## Passage shown
┌──

PPL 487A/COLI 480S/ENG 380Y: LAW AND LITERATURE/BOSNICK
Life follows Art and vice versa. This is a course in legal philosophy as reflected in the literature of the eras. Writers are, after all, the prophets and pilot fish of their time. The readings and their historical context shadow, parallel and anticipate the evolution of western jurisprudence. Justice is the Law tempered by Mercy. Anything less is vengeance, which has no role in the law.
The reading list is extensive, including novels, non-fiction and drama. There are papers, quizzes, oral presentations and a field trip down to NY to visit the Tombs where we will watch arraignments, talk to judges, prosecutors and public defenders. We will see the justice system writ large in the busiest precinct in the United States.
This class is not for everyone, but nothing that aspires ever is.
Prerequisites:  Two courses in philosophy.



OTHER COURSES CROSS LISTED WITH PHILOSOPHY


WOMN 100A/PHIL 180M/01: INTRODUCTION TO WOMEN STUDIES/MALATINO
Women’s Studies, emerging in the U.S. in the late 1960s from the socio-political milieu of what has since been periodized as feminism’s ‘second wave,’ is an explicitly interdisciplinary field of study which focuses primarily on the diffuse and differential modes of women’s being, thinking, and creative and political activity in gendered societies in response to the vast historical elision – both within and outside the academy -- of the specificity of women’s experience.  Despite a relatively short history of academic inclusion, Women’s Studies has thrived and consistently expanded, producing a number of critical theoretical and analytical frameworks in order to address the positionality of women placed multiply in relation to interlocking systems of oppression including, but not limited to, sexism, colonialism, ethnocentrism, racism, classism and heterosexism.

└──

## Work request 1
Convert the text read from the three records below into a JSON list of strings, one string per line, omitting blank lines. Leave the picture markers out of the answer.

## Data for the task

┌──

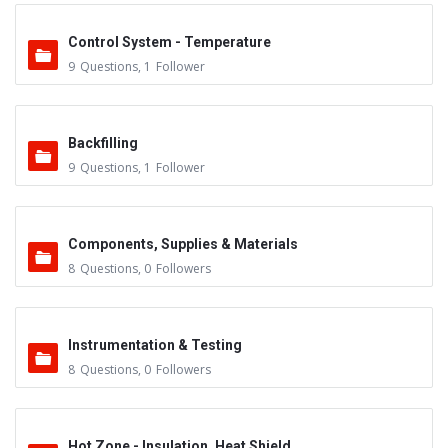
Control System - Temperature
9
Questions
,
1
Follower
Backfilling
9
Questions
,
1
Follower
Components, Supplies & Materials
8
Questions
,
0
Followers
Instrumentation & Testing
8
Questions
,
0
Followers
Hot Zone - Insulation, Heat Shield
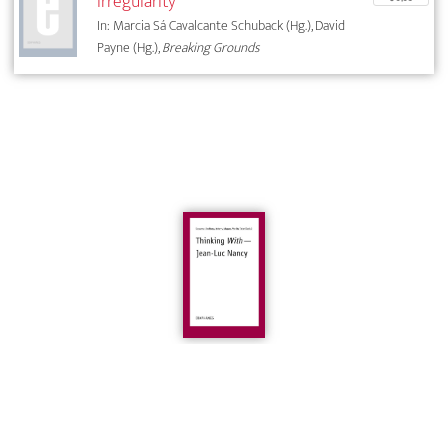
irregularity
In: Marcia Sá Cavalcante Schuback (Hg.), David
Payne (Hg.),
Breaking Grounds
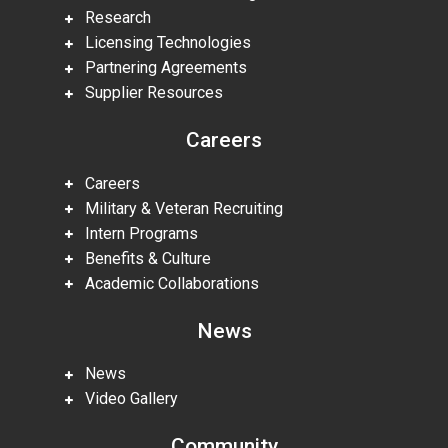
Research
Licensing Technologies
Partnering Agreements
Supplier Resources
Careers
Careers
Military & Veteran Recruiting
Intern Programs
Benefits & Culture
Academic Collaborations
News
News
Video Gallery
Community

└──

## Work request 2
Answer the following about the course listings:
(a) What place in New York will the field trip visit?
(b) What prerequisites does the law and literature course list?
(c) When did Women's Studies emerge in the U.S.?

## Task output 1
[
  "Control System - Temperature",
  "9",
  "Questions",
  ",",
  "1",
  "Follower",
  "Backfilling",
  "9",
  "Questions",
  ",",
  "1",
  "Follower",
  "Components, Supplies & Materials",
  "8",
  "Questions",
  ",",
  "0",
  "Followers",
  "Instrumentation & Testing",
  "8",
  "Questions",
  ",",
  "0",
  "Followers",
  "Hot Zone - Insulation, Heat Shield",
  "irregularity",
  "In: Marcia Sá Cavalcante Schuback (Hg.), David",
  "Payne (Hg.),",
  "Breaking Grounds",
  "Research",
  "Licensing Technologies",
  "Partnering Agreements",
  "Supplier Resources",
  "Careers",
  "Careers",
  "Military & Veteran Recruiting",
  "Intern Programs",
  "Benefits & Culture",
  "Academic Collaborations",
  "News",
  "News",
  "Video Gallery",
  "Community"
]

## Task output 2
(a) The Tombs.
(b) Two courses in philosophy.
(c) In the late 1960s.